Work required » Could you gather every line in the records below that contains the word "right"? Case counts.

Saved data entries »
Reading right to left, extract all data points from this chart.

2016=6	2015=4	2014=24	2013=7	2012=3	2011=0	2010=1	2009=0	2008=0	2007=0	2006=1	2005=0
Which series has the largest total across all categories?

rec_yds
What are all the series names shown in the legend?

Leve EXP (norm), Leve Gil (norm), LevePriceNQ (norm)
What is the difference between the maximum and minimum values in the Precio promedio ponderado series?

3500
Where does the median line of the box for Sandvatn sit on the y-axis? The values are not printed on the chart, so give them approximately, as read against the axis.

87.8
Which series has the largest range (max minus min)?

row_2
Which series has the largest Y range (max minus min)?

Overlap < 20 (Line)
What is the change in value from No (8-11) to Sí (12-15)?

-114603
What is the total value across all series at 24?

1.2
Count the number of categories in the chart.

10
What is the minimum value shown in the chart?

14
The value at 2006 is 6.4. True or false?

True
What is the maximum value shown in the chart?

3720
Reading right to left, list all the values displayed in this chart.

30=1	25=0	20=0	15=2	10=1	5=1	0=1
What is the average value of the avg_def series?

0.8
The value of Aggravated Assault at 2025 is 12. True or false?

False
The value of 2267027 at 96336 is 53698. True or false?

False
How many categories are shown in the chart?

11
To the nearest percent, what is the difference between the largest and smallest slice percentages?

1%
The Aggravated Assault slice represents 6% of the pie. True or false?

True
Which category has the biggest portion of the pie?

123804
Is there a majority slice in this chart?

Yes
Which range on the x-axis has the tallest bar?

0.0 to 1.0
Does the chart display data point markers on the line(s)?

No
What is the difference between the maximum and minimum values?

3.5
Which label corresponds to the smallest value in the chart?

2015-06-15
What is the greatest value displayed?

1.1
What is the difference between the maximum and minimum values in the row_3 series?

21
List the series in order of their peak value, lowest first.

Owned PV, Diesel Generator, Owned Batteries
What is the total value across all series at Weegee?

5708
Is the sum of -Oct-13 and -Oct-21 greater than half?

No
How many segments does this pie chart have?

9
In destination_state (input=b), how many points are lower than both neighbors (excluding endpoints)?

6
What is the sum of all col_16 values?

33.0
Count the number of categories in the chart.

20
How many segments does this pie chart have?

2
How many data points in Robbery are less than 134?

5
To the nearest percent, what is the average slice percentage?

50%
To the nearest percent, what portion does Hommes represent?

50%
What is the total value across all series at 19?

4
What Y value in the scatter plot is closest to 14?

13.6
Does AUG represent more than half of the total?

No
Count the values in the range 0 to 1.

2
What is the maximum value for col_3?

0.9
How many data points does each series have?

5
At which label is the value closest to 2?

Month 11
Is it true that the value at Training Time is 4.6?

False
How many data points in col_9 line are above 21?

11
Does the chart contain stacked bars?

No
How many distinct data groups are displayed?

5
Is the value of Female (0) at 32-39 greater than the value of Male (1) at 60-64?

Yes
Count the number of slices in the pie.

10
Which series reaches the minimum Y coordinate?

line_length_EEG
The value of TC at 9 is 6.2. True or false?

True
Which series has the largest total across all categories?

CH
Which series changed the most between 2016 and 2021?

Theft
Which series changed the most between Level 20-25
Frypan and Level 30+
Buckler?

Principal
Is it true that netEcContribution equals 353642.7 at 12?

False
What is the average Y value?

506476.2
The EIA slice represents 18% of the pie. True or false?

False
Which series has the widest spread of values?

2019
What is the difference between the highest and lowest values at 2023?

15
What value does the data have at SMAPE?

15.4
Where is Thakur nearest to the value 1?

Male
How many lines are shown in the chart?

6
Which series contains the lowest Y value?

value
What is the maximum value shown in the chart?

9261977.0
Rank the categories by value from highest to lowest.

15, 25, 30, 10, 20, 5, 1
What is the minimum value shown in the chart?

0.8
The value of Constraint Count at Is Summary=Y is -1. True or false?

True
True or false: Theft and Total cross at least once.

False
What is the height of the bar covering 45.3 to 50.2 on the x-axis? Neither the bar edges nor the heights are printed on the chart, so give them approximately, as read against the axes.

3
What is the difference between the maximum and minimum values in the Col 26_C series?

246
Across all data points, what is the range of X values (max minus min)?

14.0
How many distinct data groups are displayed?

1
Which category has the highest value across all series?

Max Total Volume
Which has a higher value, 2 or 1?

Response to the exercise »
Reading right to left, extract all data points from this chart.
Reading right to left, list all the values displayed in this chart.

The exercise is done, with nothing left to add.